*EXERCISE INSTRUCTIONS*
In the records below, which lines include "этом"? Copy them.

Saved entries:
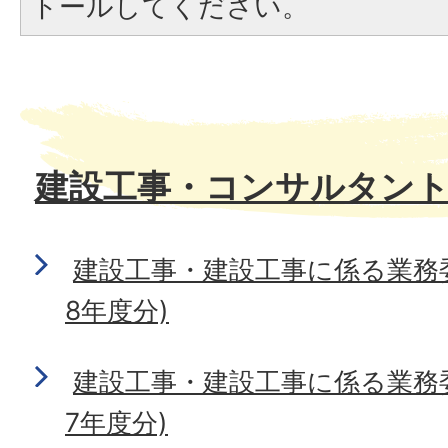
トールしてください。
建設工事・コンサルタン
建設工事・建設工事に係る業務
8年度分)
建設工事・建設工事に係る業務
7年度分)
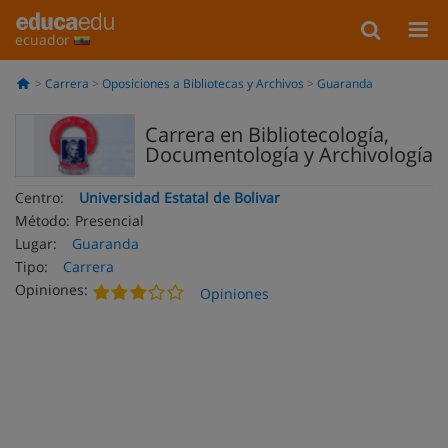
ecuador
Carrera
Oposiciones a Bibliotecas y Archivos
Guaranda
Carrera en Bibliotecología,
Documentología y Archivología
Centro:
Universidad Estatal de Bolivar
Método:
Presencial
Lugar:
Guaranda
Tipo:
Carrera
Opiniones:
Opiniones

...

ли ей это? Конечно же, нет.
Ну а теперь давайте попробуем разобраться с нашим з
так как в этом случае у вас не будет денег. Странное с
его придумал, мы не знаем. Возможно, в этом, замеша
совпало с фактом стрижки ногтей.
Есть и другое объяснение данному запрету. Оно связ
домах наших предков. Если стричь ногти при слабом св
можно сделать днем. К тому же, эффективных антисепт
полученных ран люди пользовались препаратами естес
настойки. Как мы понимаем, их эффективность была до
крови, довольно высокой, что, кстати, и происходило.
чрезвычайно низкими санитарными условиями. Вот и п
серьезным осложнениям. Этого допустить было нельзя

...

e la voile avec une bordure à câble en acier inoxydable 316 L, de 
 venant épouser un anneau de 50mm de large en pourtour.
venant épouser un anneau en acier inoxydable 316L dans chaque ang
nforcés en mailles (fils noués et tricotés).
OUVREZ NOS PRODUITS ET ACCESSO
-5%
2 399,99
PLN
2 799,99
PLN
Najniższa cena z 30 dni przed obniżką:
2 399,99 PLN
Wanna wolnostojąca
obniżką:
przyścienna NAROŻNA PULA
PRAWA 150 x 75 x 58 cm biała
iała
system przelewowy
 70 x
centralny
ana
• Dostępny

*ANSWER FOR THE TASK*
так как в этом случае у вас не будет денег. Странное с
его придумал, мы не знаем. Возможно, в этом, замеша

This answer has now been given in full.